Carte isobathe du bassin oriental d'Alboran avec l'emplacement de l'édifice volcanique. Les lignes oranges indiquent les principaux chemins d'inondation. Crédit :García-Castellanos et al, 2020, Avis sur Sciences de la Terre
De nouvelles recherches ont identifié un corps de sédiments qui pourrait avoir été déposé par une inondation géante mettant fin à la crise de salinité messinienne. Ces sédiments ont été transportés par un écoulement d'eau massif et se sont déposés le long du côté sous le vent d'un volcan sous-marin situé dans le bassin oriental d'Alboran.
Sous les eaux de l'est de la mer d'Alboran et enfoui à l'ombre d'un vieil édifice volcanique se trouve un corps de sédiments qui pourrait provenir d'une inondation massive qui a rechargé une Méditerranée partiellement desséchée il y a 5,3 millions d'années. Cette masse de sédiments, vu dans les profils de sismique réflexion, représente de nouveaux gisements possibles de mégainondations de la crue dite de Zanclean, selon un nouvel article publié dans Avis sur les sciences de la Terre .
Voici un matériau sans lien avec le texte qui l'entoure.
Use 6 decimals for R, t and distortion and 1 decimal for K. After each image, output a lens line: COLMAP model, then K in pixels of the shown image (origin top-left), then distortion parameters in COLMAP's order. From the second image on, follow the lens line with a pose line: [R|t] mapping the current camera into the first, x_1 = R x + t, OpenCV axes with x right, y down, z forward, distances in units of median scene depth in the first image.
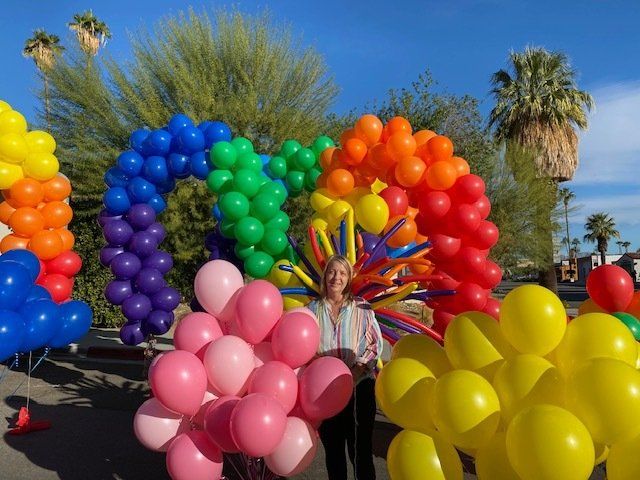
lens RADIAL K [[475.2, 0, 318.9], [0, 475.2, 240.3], [0, 0, 1]] dist [-0.008091, -0.001203]
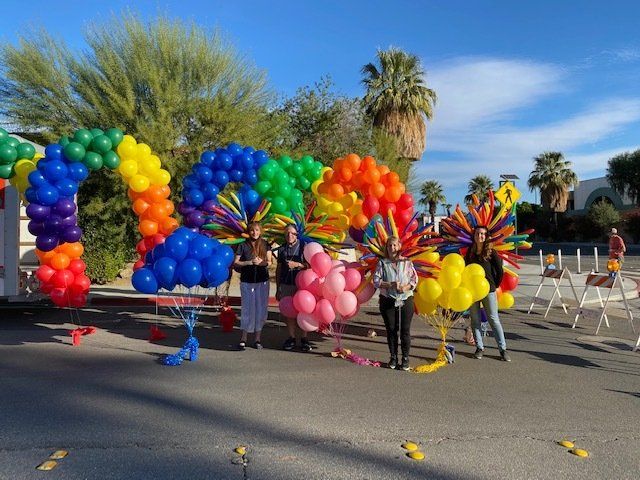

Cette étude de revue résume les derniers éléments de preuve stratigraphiques publiés à l'appui de l'hypothèse de l'inondation de Zanclean. L'inondation de Zanclean est un événement proposé pour mettre fin à la crise de la salinité messinienne, au cours de laquelle la mer Méditerranée a connu une période d'isolement de l'océan Atlantique, évoluant en mer saline géante il y a environ 6 millions d'années.
"Les sédiments identifiés sont compatibles avec un événement de mégainondation remplissant la mer Méditerranée à travers le détroit de Gibraltar. C'est un corps agrandi déposé dans la zone protégée du côté sous le vent d'un volcan sous-marin, " a déclaré Daniel García-Castellanos, chercheur à l'Institut des sciences de la Terre Jaume Almera du Conseil espagnol de la recherche scientifique (ICTJA-CISC) et auteur principal de l'étude.
Selon la recherche, les gisements nouvellement identifiés forment un corps allongé pouvant atteindre 163 m d'épaisseur, 35 km de long et 7 km de large. L'identification de ces dépôts est basée sur des profils de sismique réflexion du sous-sol marin du bassin oriental d'Alboran. Ce gisement est parallèle au principal canal érosif de crue qui a été identifié en 2009 dans le bassin d'Alboran.
Ce chenal érosif s'étend sur 390 km du golfe de Cadix (océan Atlantique) jusqu'au bassin algérien, à travers le détroit de Gibraltar et traversant les parties les plus profondes de la mer d'Alboran. Une érosion par inondation a peut-être érodé le canal en raison de la rupture du détroit de Gibraltar une fois que la connexion entre l'océan Atlantique et la mer Méditerranée a été rétablie il y a environ 5,3 millions d'années.
Une fois l'afflux massif d'eau entré dans le bassin d'Alboran, le canal s'est divisé en deux branches pour surmonter les obstacles topographiques sur son chemin. L'édifice volcanique peut avoir été l'un de ces obstacles topographiques lors de la crue conduisant au dépôt des sédiments récemment identifiés le long du côté sous le vent du mont sous-marin.
Autres témoignages en Méditerranée orientale
Ces sédiments identifiés dans la mer d'Alboran peuvent être ajoutés au reste des preuves trouvées et publiées ces dernières années qui soutiennent l'hypothèse d'une inondation massive et sont résumées dans le présent article.
Le canyon de Noto, dans le nord de l'escarpement de Malte, et un corps de sédiments pouvant atteindre 860 m d'épaisseur enfoui à l'est de ce canyon sont deux des autres éléments de preuve proposés dans cet article qui pourraient soutenir l'hypothèse de la mégainondation. Les deux éléments de preuve ont été analysés dans une étude précédente publiée dans Rapports scientifiques en 2018.
Cependant, et malgré tous les éléments de preuve résumés, Daniel García-Castellanos est prudent. "Dix ans après la publication des premières observations liées au déluge de Zanclean, nous trouvons toujours de nouvelles preuves pour le soutenir, mais ils ne sont pas concluants. Toutes les preuves qui ont été résumées dans cet article peuvent avoir d'autres interprétations possibles et, avant de convaincre la communauté scientifique, il faudra avoir d'autres études qui considèrent l'hypothèse sous d'autres angles."
Chercheurs de l'Université de Malte, le Centre Helmholtz pour la recherche océanique (GEOMAR), l'Instituto de Ciencias del Mar (ICM-CSIC), L'Istituto Nazionale di oceanografia e di geofisica Sperimentale (OGS) et l'Université de Séville ont également participé à l'étude.